Let's take this one thing at a time. Yes, those seem to be petrified tree trunk style bar stools. Yes, the bar is lit with hideous blue lighting. Yes, a chandelier drips with what honestly look like a bunch of sperm. And last but definitely not least, yes, that is a staircase designed to look like it is entangled in Jumanji-like vines. Oh wait, can't forget the giant pair of lips above a dangling teddy bear (??) in the upper left corner. This! House! Belongs! To! Dr.! Phil!
Now, to be fair, it seems that while Dr. Phil owns the house, he doesn't live in it, nor is he responsible for things like the gun wall, the creepy cartoonish animal statues, or the hairy-looking light fixtures. According to E! Online, the house is mostly lived in by Phil's son, Jordan McGraw, who once proudly described his decor choices as, "The idea is kind of Tim Burton threw up on a canvas and it turned into a house."
It sure looks like someone threw up in this house, anyway. I will never ever in my wildest dreams understand people who buy cityscape paintings or photos. Not to mention oh, everything else in this room. The pool table with lion legs is a particular monstrosity.

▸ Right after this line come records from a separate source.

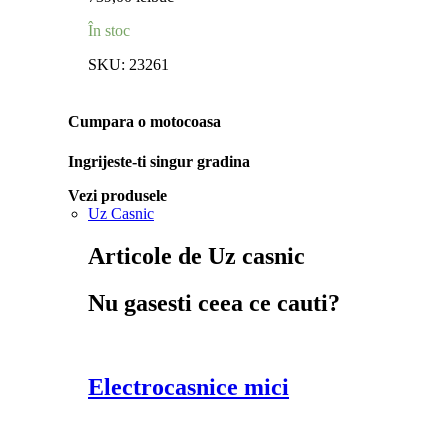
În stoc
SKU:
23261
Cumpara o motocoasa
Ingrijeste-ti singur gradina
Vezi produsele
Uz Casnic
Articole de Uz casnic
Nu gasesti ceea ce cauti?
Electrocasnice mici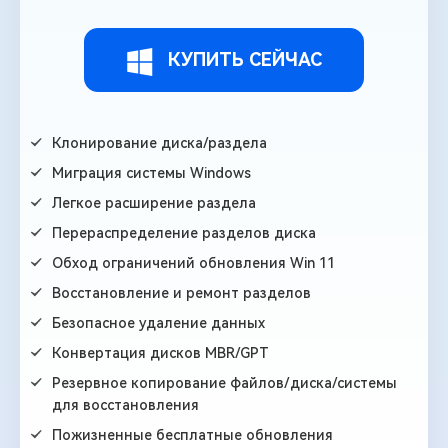
КУПИТЬ СЕЙЧАС
Клонирование диска/раздела
Миграция системы Windows
Легкое расширение раздела
Перераспределение разделов диска
Обход ограничений обновления Win 11
Восстановление и ремонт разделов
Безопасное удаление данных
Конвертация дисков MBR/GPT
Резервное копирование файлов/диска/системы
для восстановления
Пожизненные бесплатные обновления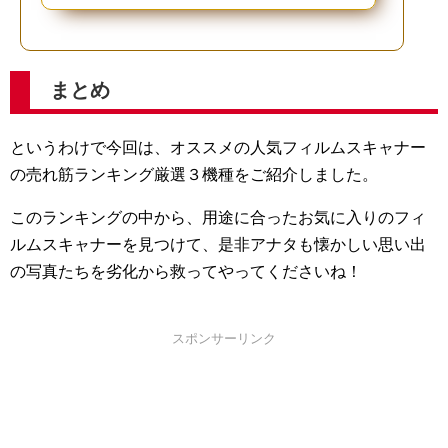
まとめ
というわけで今回は、オススメの人気フィルムスキャナー
の売れ筋ランキング厳選３機種をご紹介しました。
このランキングの中から、用途に合ったお気に入りのフィ
ルムスキャナーを見つけて、是非アナタも懐かしい思い出
の写真たちを劣化から救ってやってくださいね！
スポンサーリンク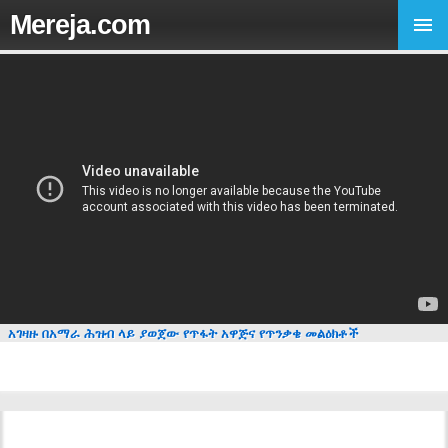
Mereja.com
አገዛዙ በአማራ ሕዝብ ላይ ያወጀው የጥፋት አዋጅና የጥንቃቄ መልዕክቶች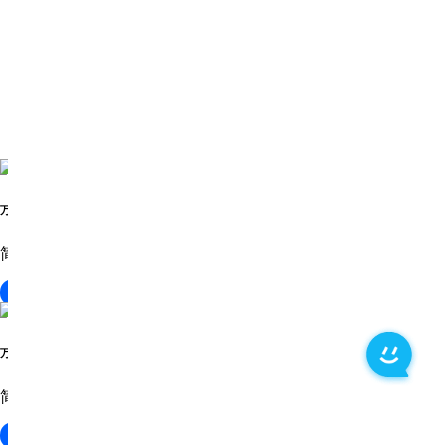
万兴 PDF
简单易用的 PDF 解决方案
下载
万兴 PDF
简单易用的 PDF 解决方案
下载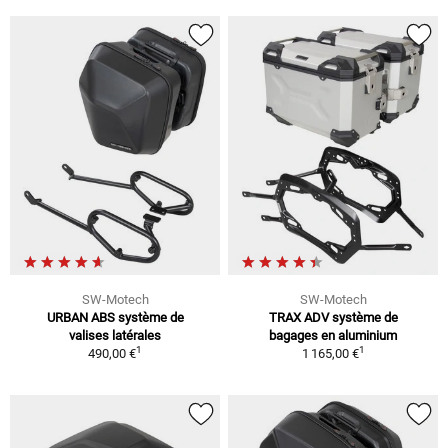
SW-Motech
SW-Motech
URBAN ABS système de
TRAX ADV système de
valises latérales
bagages en aluminium
1
1
490,00 €
1 165,00 €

It must have taken lots of money to maintain this gothic clown nightmare energy throughout the whole house. Hilariously, the listing claims, "The interior has been dramatically remodeled and updated with eclectic finishes that can be kept or transformed into your own vision."
I can't imagine anyone who would want to keep the decor as is, but I also can't imagine the space without the vine staircase or the neon "Hello There" sign, which is clearly a message from an otherworldly steampunk spirit trapped in the mansion's walls. By the way, have you been counting the sad mice in the pictures? I think we're up to 8,000. It's like your own private, horrifying Disneyland.
I cannot stress this enough. There are 6,170 square feet in this house, and every single one of them is filled with nonsense. That's five bedrooms, six bathrooms. I'd be afraid to sit on the toilet for fear of being enveloped by vines.
Guys. That bunny statue/ stool thing with a handlebar mustache won't stop staring at me. Please, help. It's searing into my soul. I can't move. I can't even make fun of all the purple in the room. It's making me...sleepy. I'm closing my eyes now. My slumber will be deep, but it will not be restful. Goodnight.